Temps de lecture: 2 min — Repéré sur The New York Times

Vous est-il déjà arrivé d'entendre un mot dans une langue étrangère et d'avoir pensé, pour une raison inexplicable, que celui-ci était grossier? Eh bien, vous n'avez pas forcément eu tort. Une étude publiée dans la revue Psychonomic Bulletin & Review a montré, pour la première fois, que les jurons de dialectes non apparentés avaient une caractéristique commune.

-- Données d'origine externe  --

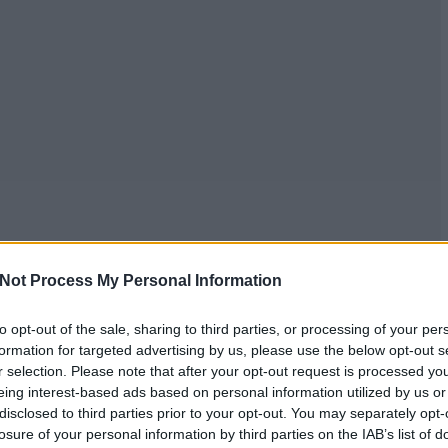
Not Process My Personal Information
to opt-out of the sale, sharing to third parties, or processing of your per
formation for targeted advertising by us, please use the below opt-out s
r selection. Please note that after your opt-out request is processed y
eing interest-based ads based on personal information utilized by us or
disclosed to third parties prior to your opt-out. You may separately opt-
losure of your personal information by third parties on the IAB’s list of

À l'origine, les chercheurs pensaient que cet attribut universel était l'utilisation de consonnes plosives –telles que t, p, k–, raconte le New York Times. Ils croyaient entre autres que ces lettres, de par leur dureté, étaient une règle sous-jacente réunissant les gros mots des langues étrangères. Mais une première expérience est venue contredire leur hypothèse.

Pour rechercher des modèles de jurons, les scientifiques ont fait appel à des personnes parlant couramment l'hébreu, l'hindi, le hongrois, le coréen et le russe. Ensuite, ces volontaires ont énuméré les mots les plus vulgaires des langues citées. Une fois la liste dressée, les chercheurs ont comparé les injures à des mots dits neutres du même dialecte.

À leur grande surprise, les jurons ne contenaient pas plus de consonnes plosives. Ce qui faisait leur point commun était au contraire ce qu'ils ne possédaient pas: les lettres L, R, W et Y. Leur absence n'est pas laissée au hasard puisque ces dernières créent généralement un son plus doux à l'oral –tout ce qu'un gros mot n'est pas.

Les auteurs de l'étude décrivent même ces lettres comme étant les équivalents verbaux des amortisseurs des charnières de porte. Même si un mot vous échappe sous le coup de la colère, le son du L, R, W ou Y atténuera l'effet perçu. En outre, les versions moins vulgaires des injures comportent fréquemment ces sonorités.

Symbolisme phonétique

Ryan McKay, psychologue au Royal Holloway de l'Université de Londres, ainsi que sa collègue Shiri Lev-Ari, se sont même demandés si ces sons pouvaient représenter le symbolisme phonétique –corrélation entre le son et le sens. On parle notamment de ce phénomène lorsqu'un mot ressemble à sa signification. Par exemple, les onomatopées qui décrivent le miaulement d'un chat ou le chant d'un coq sont similaires dans de nombreuses langues.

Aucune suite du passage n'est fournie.